Amendment 360 also seeks to create an exemption for infrastructure provided by the emergency services in the existing developer contributions system. Local authorities may negotiate a Section 106 agreement only where it is necessary in planning terms. For the
reasons I have already mentioned, it remains important that the direct impacts of public infrastructure can be addressed, under both the new and existing systems. Local authorities are also able to zero-rate public infrastructure in their community infrastructure levy charging schedules.
Amendment 360 also seeks to make further changes to how the existing system takes account of requests for Section 106 and community infrastructure levy funding from emergency services providers, and to when payments towards infrastructure are made. Issues concerning how the existing developer contributions system works are dealt with in policy and statutory guidance for all other infrastructure providers. We do not say anywhere in primary legislation that, when making decisions about developer contributions, local planning authorities should give particular weight to the representations of a specific infrastructure provider. That would unnecessarily constrain local authorities’ discretion.

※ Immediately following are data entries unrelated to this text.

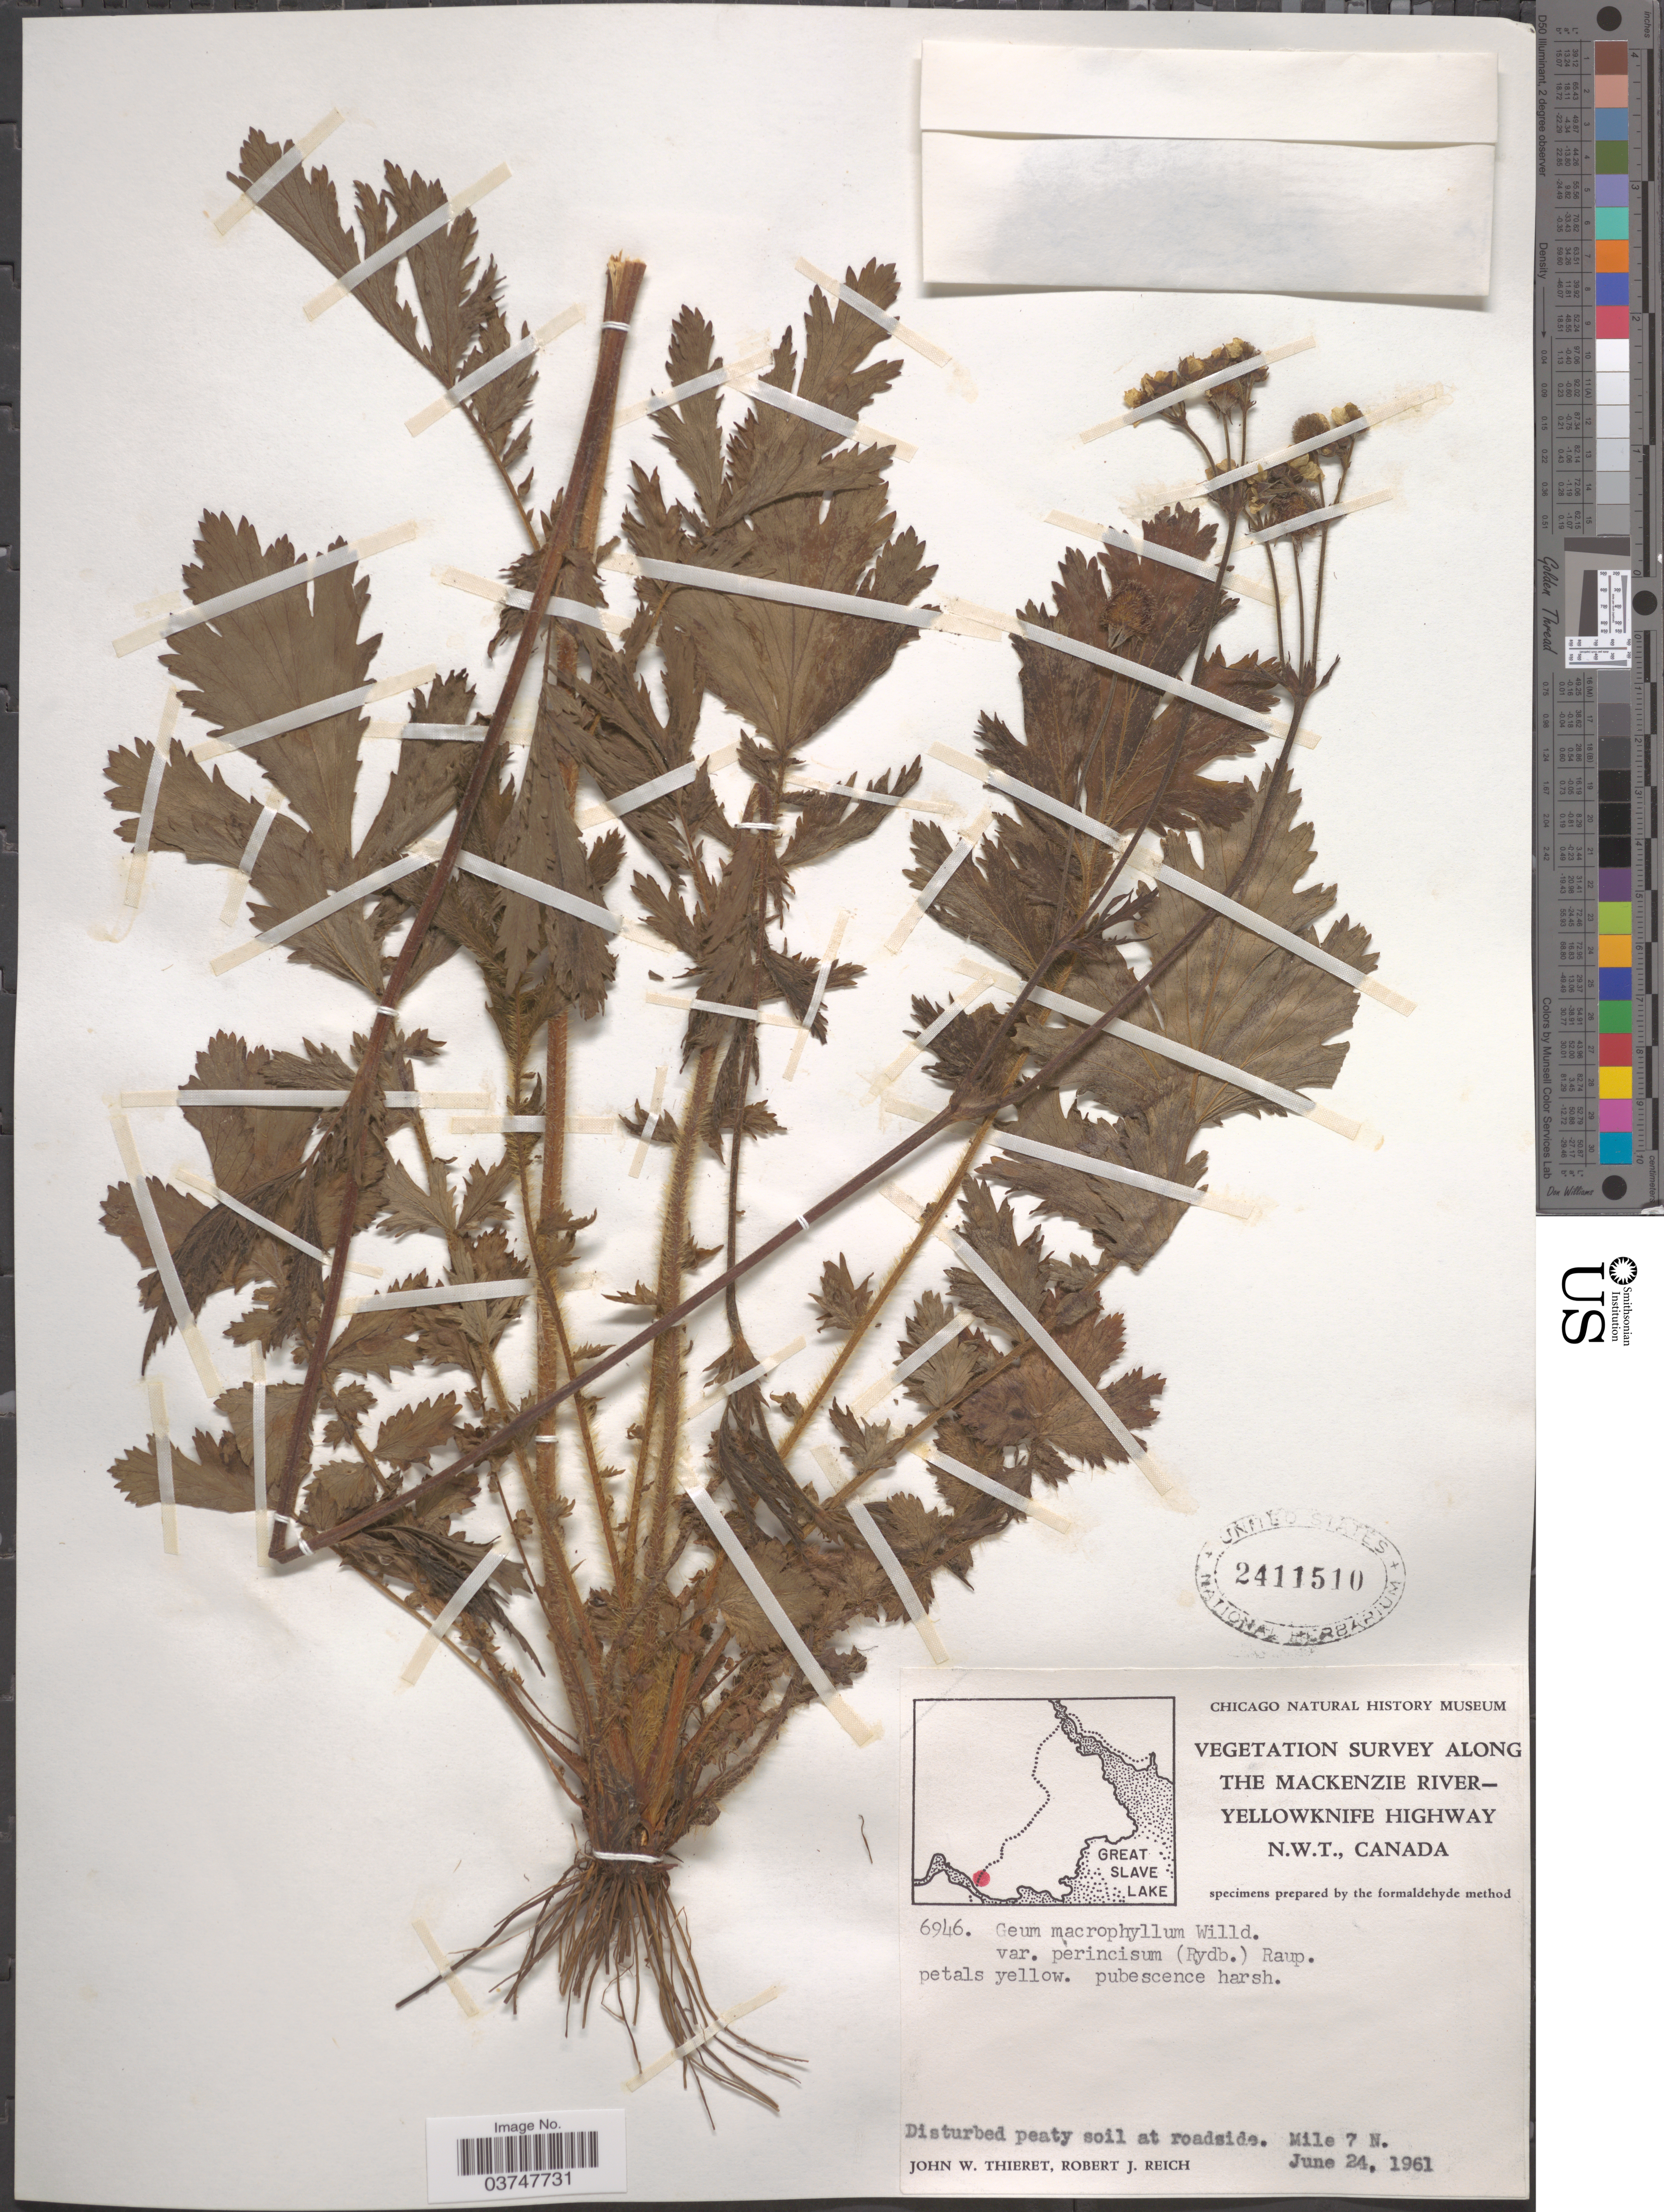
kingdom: Plantae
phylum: Tracheophyta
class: Magnoliopsida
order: Rosales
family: Rosaceae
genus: Geum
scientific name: Geum macrophyllum var. perincisum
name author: (Rydb.) Raup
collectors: J. W. Thieret & R. Reich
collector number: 6946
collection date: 1961-06-24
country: Canada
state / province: Northwest Territories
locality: Along the Mackenzie River-Yellowknife Highway. Mile 7 N.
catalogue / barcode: US 2411510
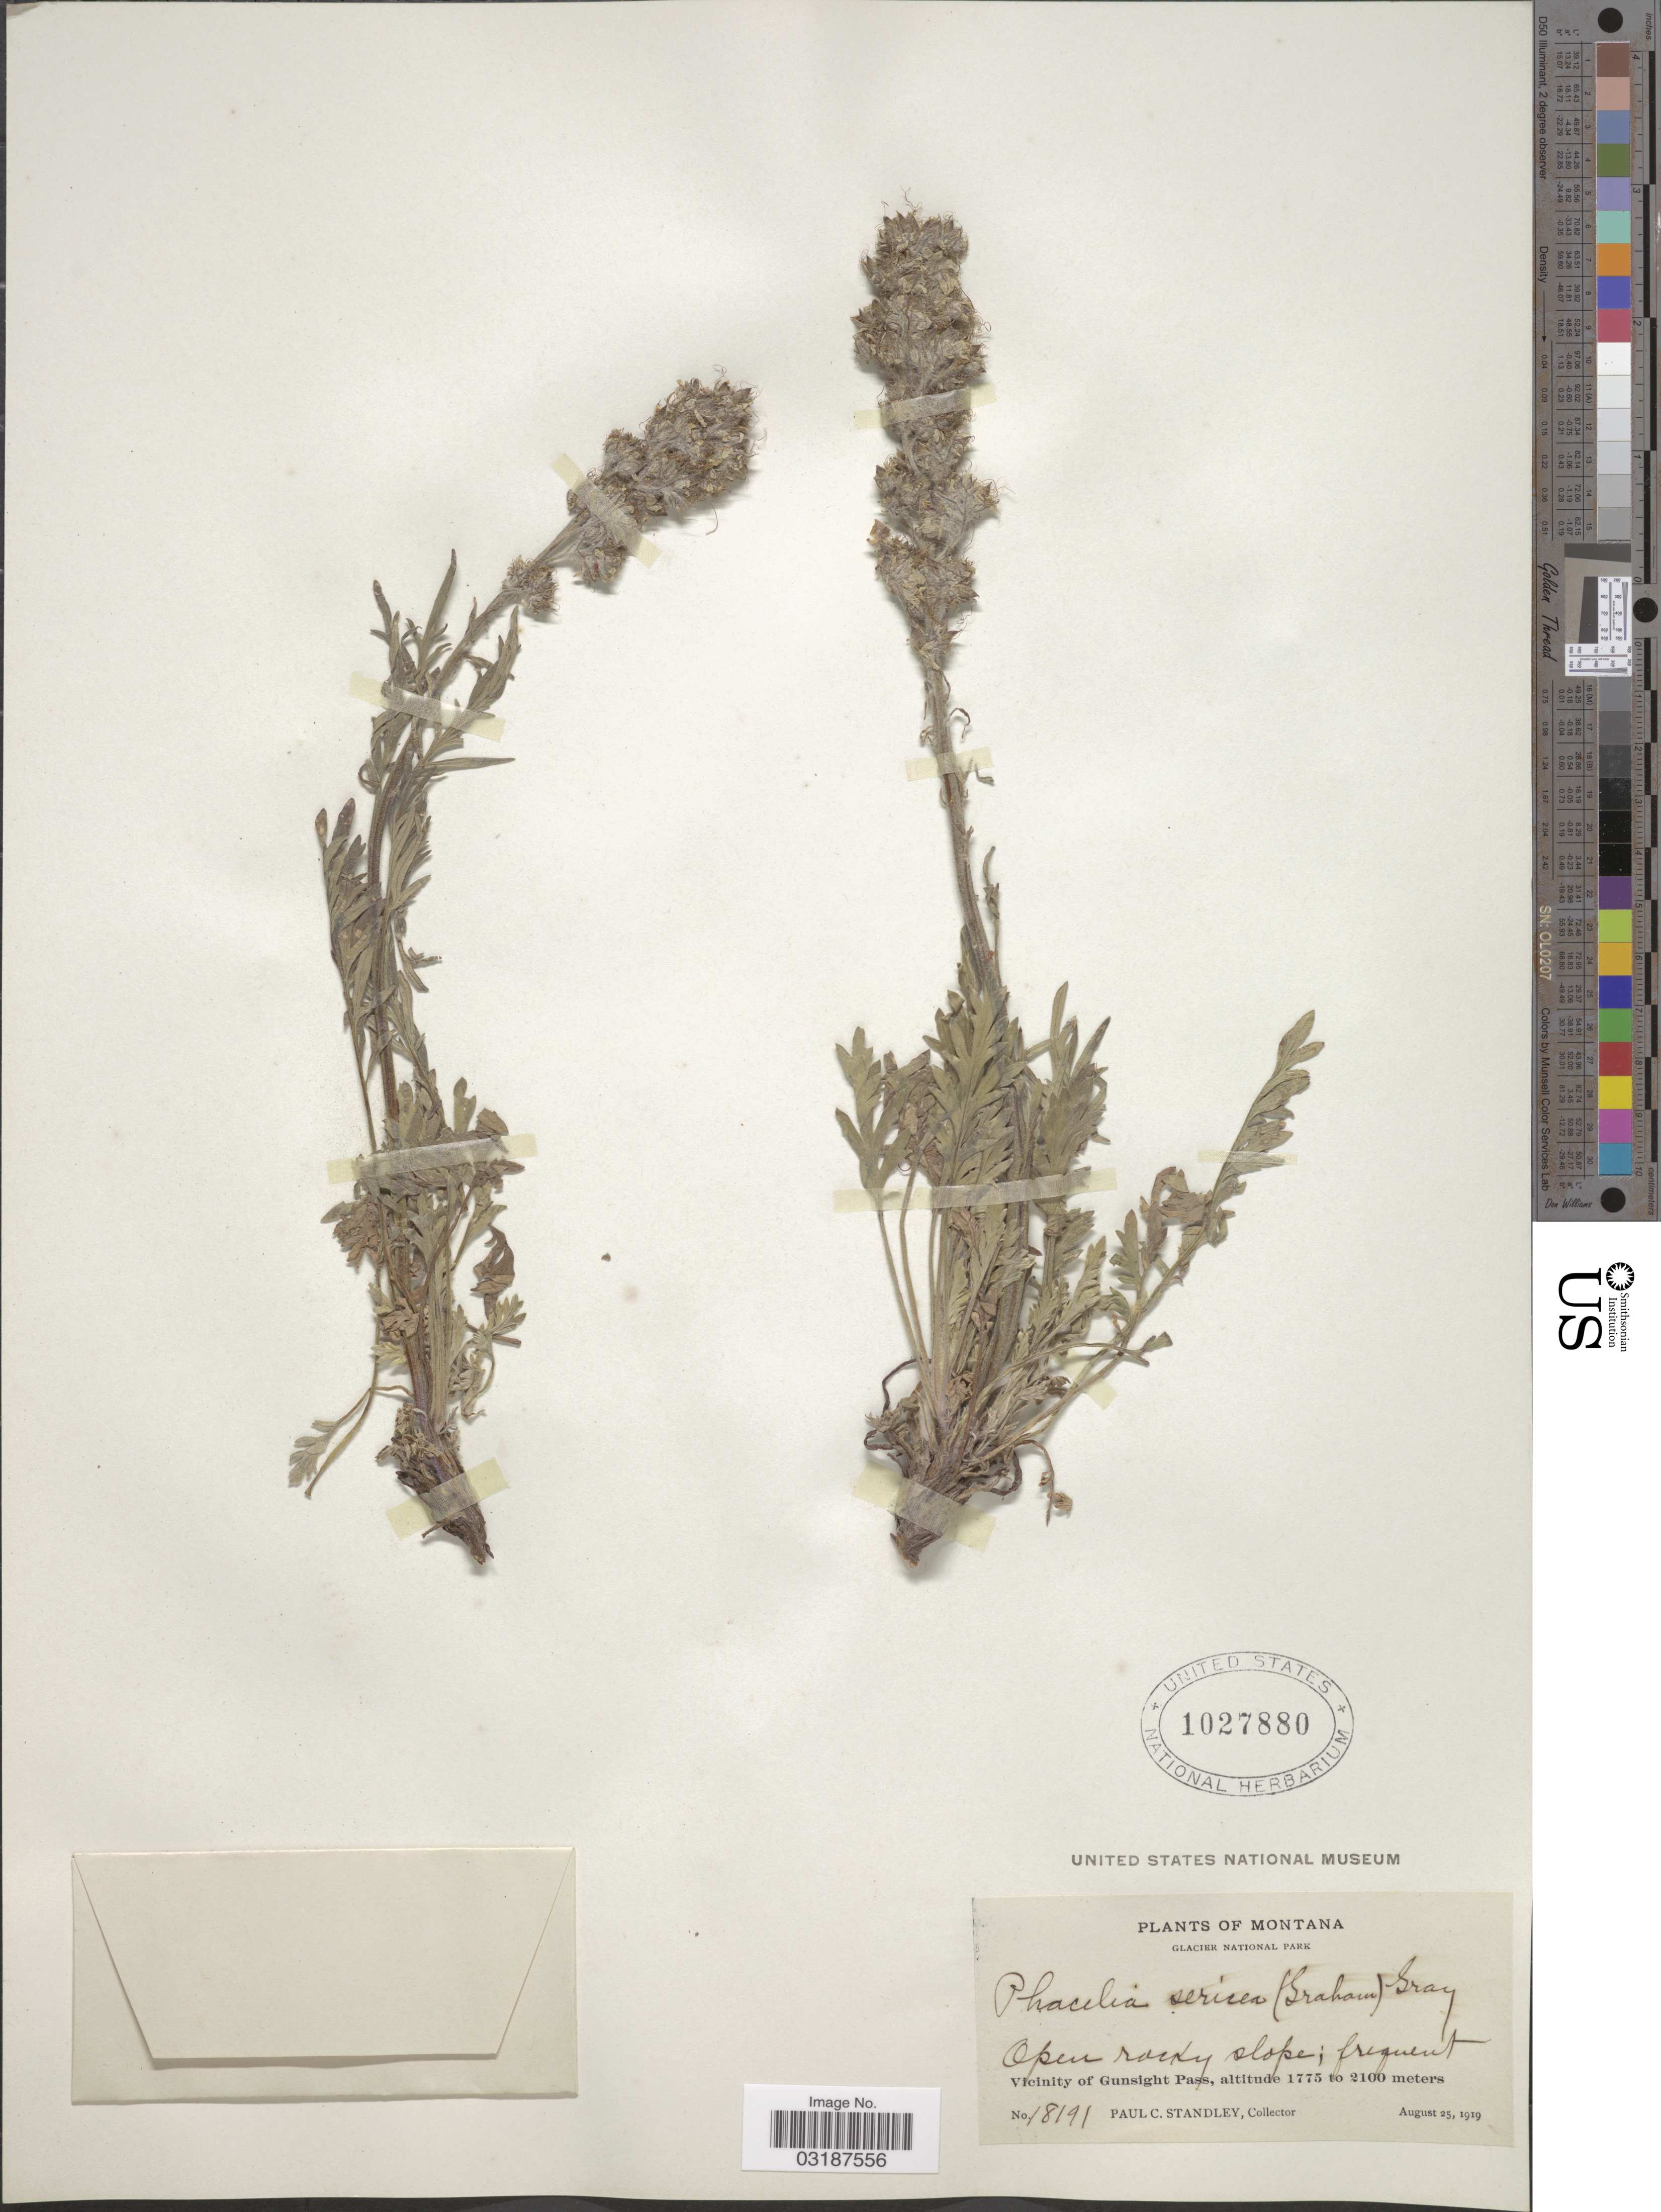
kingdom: Plantae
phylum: Tracheophyta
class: Magnoliopsida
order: Boraginales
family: Hydrophyllaceae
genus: Phacelia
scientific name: Phacelia sericea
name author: (Graham) A. Gray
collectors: P. C. Standley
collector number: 18191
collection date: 1919-08-25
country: United States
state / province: Montana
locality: Glacier National Park. Vicinity of Gunsight Pass.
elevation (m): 1775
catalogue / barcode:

However, I am content to put on record that the department will happily engage with my noble friend Lord Greenhalgh and representatives of the emergency services to explore how revisions to existing national policy and statutory guidance could address the concerns he raised. I understand that the Housing Minister has already written to him to this effect. While it is not the aim of the Bill to introduce changes to the existing system, I appreciate that it is important that payments under Section 106 and the CIL be made at the appropriate time and that local authorities have the tools to negotiate the timing of infrastructure delivery at the right point. We keep the operation of the existing system under continuous review and my officials will continue to engage with the sector to see if anything else may be needed.